In letzter Zeit mag ich die Wochenenden nicht mehr. Sie sind sinnlos und leer und fühlen sich nicht gut an. Ich tue nichts anderes als das, was ich jeden Tag tue: darauf warten, dass ich wieder arbeiten muss. Wie traurig ist das, bitte? Aber kann ich mich dazu aufraffen, etwas Sinnvolles in meinem Leben zu tun? Nein. Auch das schaffe ich nicht. Also doch nur warten. Auf irgendetwas oder auf irgendwen und dabei den Schmerz darüber verdrängen, dass nichts so ist, wie ich es mir mal vorgestellt habe.

Wie ich schon sagte, ist es nicht schlecht, alleine zu sein. Doch wann ist der Punkt erreicht, an dem man einsam ist? Und an dem man vor lauter Einsamkeit wieder in eine Depression fällt? Bin ich dort schon angekommen? Funktioniere ich gerade nur noch, weil ich es muss? Oder ist mein Leben eben einfach so und ich muss es akzeptieren, um damit wieder klarzukommen? Ich sollte das für mich herausfinden und zwar bald.

3 Gedanken zu „Wochenende

  1. Ich finde es stark, so ehrlich mit der eigenen Situation umzugehen.

    Wenn du schreibst, dass du dich nicht zu sehr einklinken möchtest, muss ich daran denken, wie viele in meinem Umfeld es schwierig finden, Freundschaften zu finden oder in der Intimität zu pflegen, wie es eigentlich gewünscht wird. Ich Frage mich dann, ob die meisten sich nicht über ein stärkeres Einklinken viel mehr freuen würden. Weil der eine Partner vielleicht auch nicht gerne ins Kino geht oder der andere nicht zockt.

    Das mit der Ambivalenz und dem Ruhebedürfnis kann ich gut nachvollziehen, das macht es natürlich nicht leichter.
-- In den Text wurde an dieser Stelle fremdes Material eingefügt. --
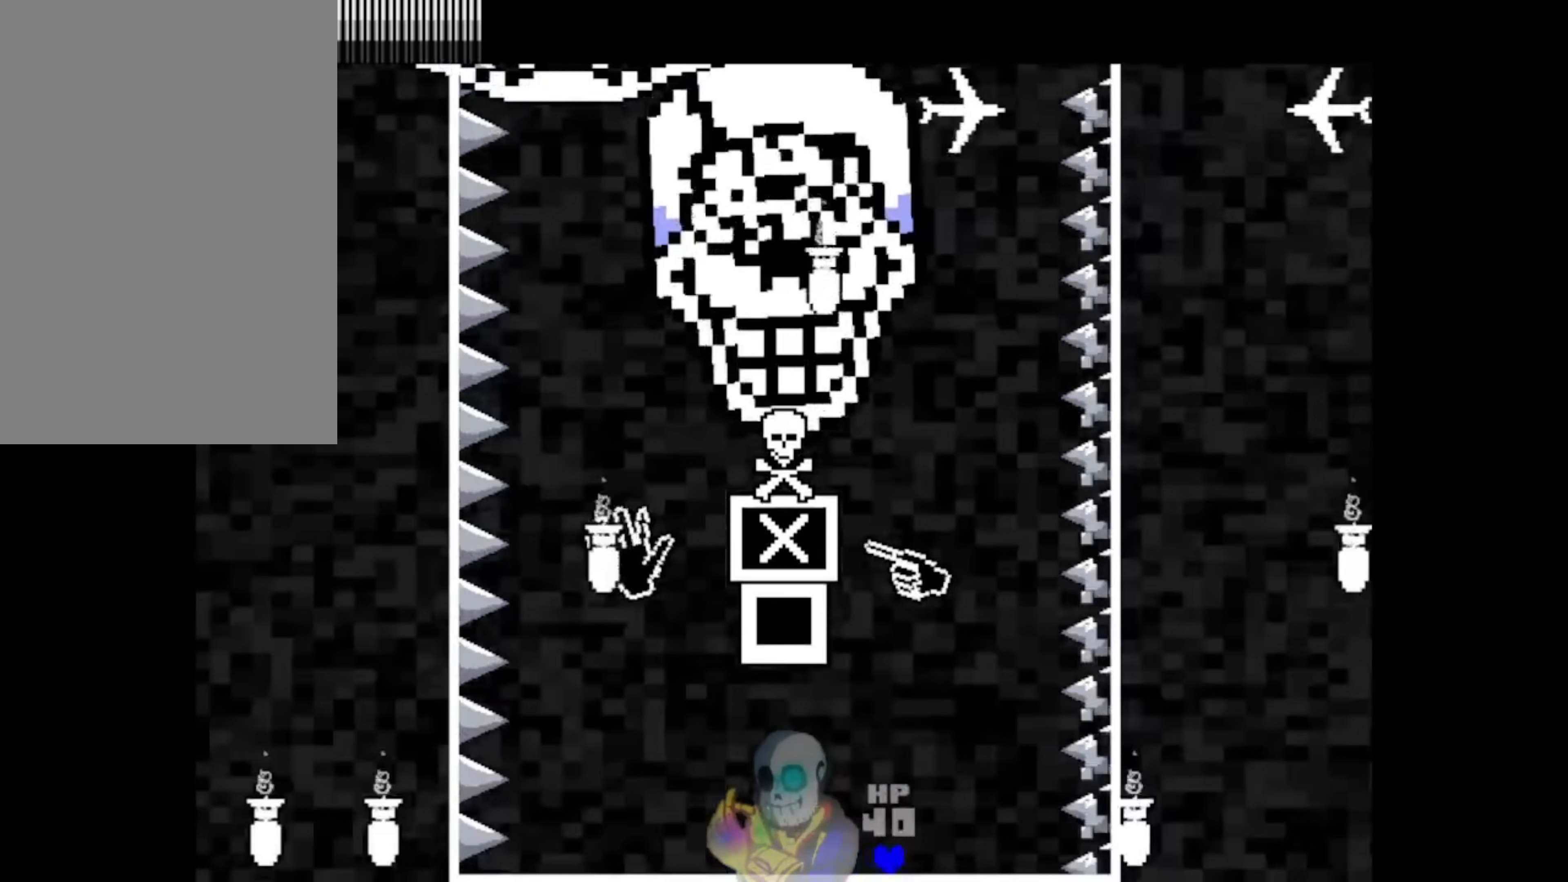
{"keys": ["left"], "events": [[183, "right", "up"], [283, "left", "down"]]}
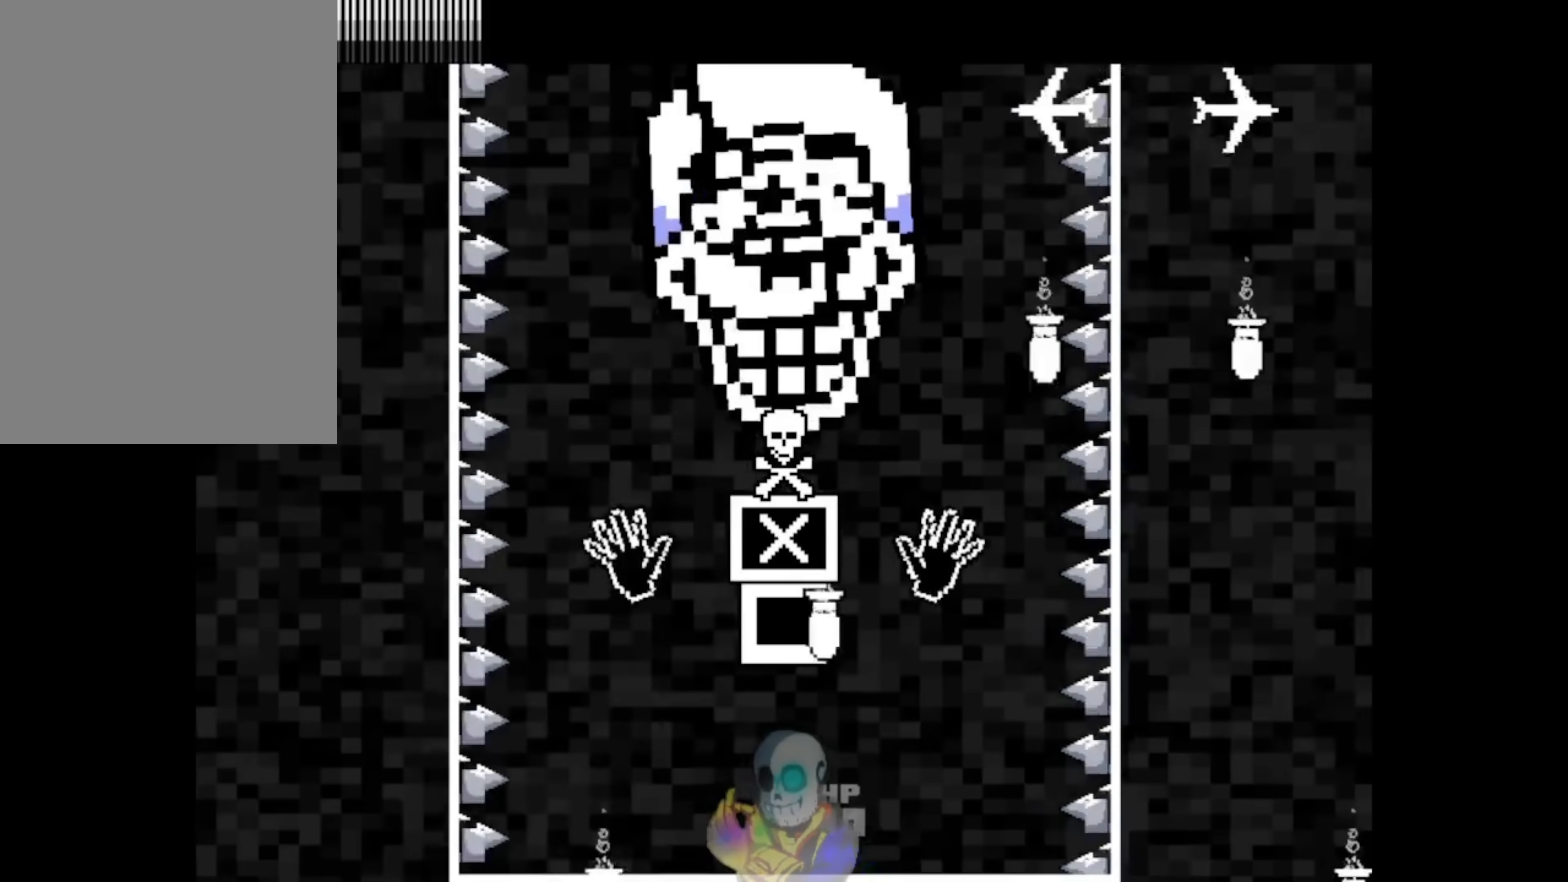
{"keys": ["left"], "events": []}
    Ich wünsche dir alles Gute!

    • Wenn ich eines gelernt habe, dann meinen Blick ehrlich und analysierend auf mein Leben zu richten. Selbst wenn ich nicht gut darüber reden kann, was leider viel zu oft vorkommt, hilft mir das Schreiben, besser damit zurecht zu kommen. Es ist mein Ventil und es hilft. Ich danke dir für deine Worte, ich bin mir auch relativ sicher, dass es schon irgendwie laufen wird. So war es immer und so wird es immer sein. ☺️

  2. In einem Verbund zu leben, gibt noch keine Gemeinschaft, habe ich schmerzhaft erfahren und erfahre es immer noch. Da draussen sind Menschen, die nur darauf warten, dir unter seltsamen, aber ausnahmsweise glücklichen Umständen zu begegnen. Ich hoffe, du triffst sie bald.